→ WORK REQUEST:
Would you set down the complete data below, exactly as shown?

Collected data entries:
+++

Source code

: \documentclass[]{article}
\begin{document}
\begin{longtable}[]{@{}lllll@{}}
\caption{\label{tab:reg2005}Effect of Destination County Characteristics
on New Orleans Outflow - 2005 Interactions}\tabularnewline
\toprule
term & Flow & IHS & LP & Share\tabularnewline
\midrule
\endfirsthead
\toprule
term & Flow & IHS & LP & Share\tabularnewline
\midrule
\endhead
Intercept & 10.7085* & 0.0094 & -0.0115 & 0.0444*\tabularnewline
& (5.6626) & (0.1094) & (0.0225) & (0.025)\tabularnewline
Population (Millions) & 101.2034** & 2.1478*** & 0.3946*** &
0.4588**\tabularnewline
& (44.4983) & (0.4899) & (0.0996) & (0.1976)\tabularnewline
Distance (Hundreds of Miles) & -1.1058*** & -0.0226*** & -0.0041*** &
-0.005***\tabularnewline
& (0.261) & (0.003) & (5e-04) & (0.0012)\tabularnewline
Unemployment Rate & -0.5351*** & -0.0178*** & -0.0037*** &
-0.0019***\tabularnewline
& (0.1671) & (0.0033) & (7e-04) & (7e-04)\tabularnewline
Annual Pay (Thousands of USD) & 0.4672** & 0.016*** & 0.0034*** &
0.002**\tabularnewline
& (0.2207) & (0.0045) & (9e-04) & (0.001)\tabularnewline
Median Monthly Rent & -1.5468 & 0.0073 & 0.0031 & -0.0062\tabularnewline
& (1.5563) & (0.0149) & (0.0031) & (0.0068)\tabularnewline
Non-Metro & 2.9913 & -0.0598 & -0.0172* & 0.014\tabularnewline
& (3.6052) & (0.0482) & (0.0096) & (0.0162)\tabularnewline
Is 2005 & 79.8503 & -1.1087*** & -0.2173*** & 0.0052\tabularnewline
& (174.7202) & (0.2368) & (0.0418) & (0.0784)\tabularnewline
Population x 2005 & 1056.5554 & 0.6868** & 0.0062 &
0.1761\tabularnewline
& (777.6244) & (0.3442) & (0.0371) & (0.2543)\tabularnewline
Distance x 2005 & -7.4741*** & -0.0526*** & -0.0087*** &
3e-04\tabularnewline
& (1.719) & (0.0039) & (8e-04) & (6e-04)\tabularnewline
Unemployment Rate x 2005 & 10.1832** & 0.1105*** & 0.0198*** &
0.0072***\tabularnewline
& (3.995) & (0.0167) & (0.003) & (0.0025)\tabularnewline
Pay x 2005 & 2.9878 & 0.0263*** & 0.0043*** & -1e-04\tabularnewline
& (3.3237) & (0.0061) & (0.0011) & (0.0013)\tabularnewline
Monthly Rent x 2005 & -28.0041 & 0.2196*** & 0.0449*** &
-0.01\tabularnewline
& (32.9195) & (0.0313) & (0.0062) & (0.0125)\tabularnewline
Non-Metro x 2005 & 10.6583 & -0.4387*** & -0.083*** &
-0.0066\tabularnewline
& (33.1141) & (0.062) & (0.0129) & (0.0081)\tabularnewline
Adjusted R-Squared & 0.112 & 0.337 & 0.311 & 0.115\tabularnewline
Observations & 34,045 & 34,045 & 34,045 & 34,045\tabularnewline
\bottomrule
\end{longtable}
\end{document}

+++

→ PROBLEM SOLUTION:
Source code

: \documentclass[]{article}
\begin{document}
\begin{longtable}[]{@{}lllll@{}}
\caption{\label{tab:reg2005}Effect of Destination County Characteristics
on New Orleans Outflow - 2005 Interactions}\tabularnewline
\toprule
term & Flow & IHS & LP & Share\tabularnewline
\midrule
\endfirsthead
\toprule
term & Flow & IHS & LP & Share\tabularnewline
\midrule
\endhead
Intercept & 10.7085* & 0.0094 & -0.0115 & 0.0444*\tabularnewline
& (5.6626) & (0.1094) & (0.0225) & (0.025)\tabularnewline
Population (Millions) & 101.2034** & 2.1478*** & 0.3946*** &
0.4588**\tabularnewline
& (44.4983) & (0.4899) & (0.0996) & (0.1976)\tabularnewline
Distance (Hundreds of Miles) & -1.1058*** & -0.0226*** & -0.0041*** &
-0.005***\tabularnewline
& (0.261) & (0.003) & (5e-04) & (0.0012)\tabularnewline
Unemployment Rate & -0.5351*** & -0.0178*** & -0.0037*** &
-0.0019***\tabularnewline
& (0.1671) & (0.0033) & (7e-04) & (7e-04)\tabularnewline
Annual Pay (Thousands of USD) & 0.4672** & 0.016*** & 0.0034*** &
0.002**\tabularnewline
& (0.2207) & (0.0045) & (9e-04) & (0.001)\tabularnewline
Median Monthly Rent & -1.5468 & 0.0073 & 0.0031 & -0.0062\tabularnewline
& (1.5563) & (0.0149) & (0.0031) & (0.0068)\tabularnewline
Non-Metro & 2.9913 & -0.0598 & -0.0172* & 0.014\tabularnewline
& (3.6052) & (0.0482) & (0.0096) & (0.0162)\tabularnewline
Is 2005 & 79.8503 & -1.1087*** & -0.2173*** & 0.0052\tabularnewline
& (174.7202) & (0.2368) & (0.0418) & (0.0784)\tabularnewline
Population x 2005 & 1056.5554 & 0.6868** & 0.0062 &
0.1761\tabularnewline
& (777.6244) & (0.3442) & (0.0371) & (0.2543)\tabularnewline
Distance x 2005 & -7.4741*** & -0.0526*** & -0.0087*** &
3e-04\tabularnewline
& (1.719) & (0.0039) & (8e-04) & (6e-04)\tabularnewline
Unemployment Rate x 2005 & 10.1832** & 0.1105*** & 0.0198*** &
0.0072***\tabularnewline
& (3.995) & (0.0167) & (0.003) & (0.0025)\tabularnewline
Pay x 2005 & 2.9878 & 0.0263*** & 0.0043*** & -1e-04\tabularnewline
& (3.3237) & (0.0061) & (0.0011) & (0.0013)\tabularnewline
Monthly Rent x 2005 & -28.0041 & 0.2196*** & 0.0449*** &
-0.01\tabularnewline
& (32.9195) & (0.0313) & (0.0062) & (0.0125)\tabularnewline
Non-Metro x 2005 & 10.6583 & -0.4387*** & -0.083*** &
-0.0066\tabularnewline
& (33.1141) & (0.062) & (0.0129) & (0.0081)\tabularnewline
Adjusted R-Squared & 0.112 & 0.337 & 0.311 & 0.115\tabularnewline
Observations & 34,045 & 34,045 & 34,045 & 34,045\tabularnewline
\bottomrule
\end{longtable}
\end{document}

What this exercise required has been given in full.